Passage:
BEIRUT — A Russian plan for Syria to turn over its chemical weapons to avert Western missile strikes bogged down Tuesday when Moscow rejected U.S. and French demands for a binding U.N. resolution with “very severe consequences” for non-compliance.

The surprise Russian proposal, which Syria and the United States both accepted, would put President Bashar Assad’s regime’s chemical stockpile under international control before its eventual dismantling. The initiative — also cautiously endorsed by Britain and France — appeared to offer a way out of a crisis that raised the prospect of U.S.-led military action against Syria in retaliation for an alleged chemical weapons attack last month.

But the plan ran aground as the world powers haggled over the crucial element of how to enforce it. Wary of falling into what the French foreign minister called “a trap,” Paris and Washington are pushing for a U.N. Security Council resolution to verify Syria’s disarmament. Russia, a close Assad ally and the regime’s chief patron on the international stage, dismissed France’s proposal as unacceptable.

The dizzying diplomatic maneuvering threatened what had been growing momentum toward a plan that would allow President Barack Obama to back away from military action. Domestic support for a strike is uncertain in the United States, even as Obama seeks Congress’ backing for action — and there has been little international appetite to join forces against Assad.

Requirements:
a - In the article on the Russian plan for Syria's chemical weapons, which country dismissed France's proposal as unacceptable?
b - Write the next few paragraphs of the article on the Russian plan for Syria's chemical weapons, picking up after its last sentence.

Source excerpt:
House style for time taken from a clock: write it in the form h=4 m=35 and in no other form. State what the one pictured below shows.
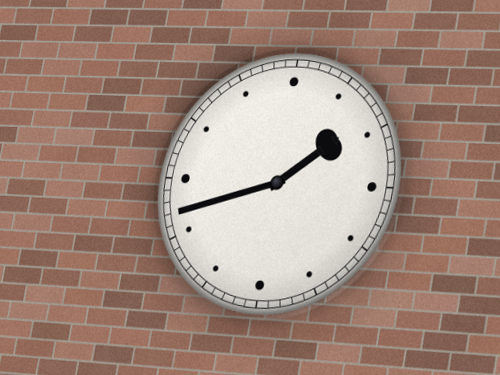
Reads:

Answer set:
a - Russia

b -
Syrian Foreign Minister Walid al-Moallem said Tuesday during a trip to Moscow that Damascus “agreed to the Russian initiative as it should thwart the U.S. aggression against our country.”

Before departing Moscow in the evening, al-Moallem told Lebanon’s Al-Mayadeen TV that Syria would place its chemical weapons locations in the hands of representatives of Russia, other unspecified countries and the United Nations. Syria will also declare the chemical arsenal it long denied having, stop producing such weapons and sign conventions against them.

Mindful Damascus could only be seeking to avoid Western military strikes, France said it would submit a draft resolution under Chapter 7 of the U.N. charter, making it enforceable by force.

French Foreign Minister Laurent Fabius said the French resolution would demand Syria open its chemical weapons program to inspection, place it under international control, and ultimately dismantle it. A violation of that commitment, he said, would carry “very serious consequences.” The resolution would condemn the Aug. 21 attack and bring those responsible to justice, he said.

“We do not want this to be used as a diversion,” Fabius said. “It is by accepting these precise conditions that we will judge the credibility of the intentions expressed yesterday.”

Obama threw his support behind the French resolution and discussed the matter with French President Francois Hollande and British Prime Minister David Cameron. At the same time, he continued to push his original plan to win congressional authorization for U.S. airstrikes against Assad’s regime in case the diplomatic efforts fail.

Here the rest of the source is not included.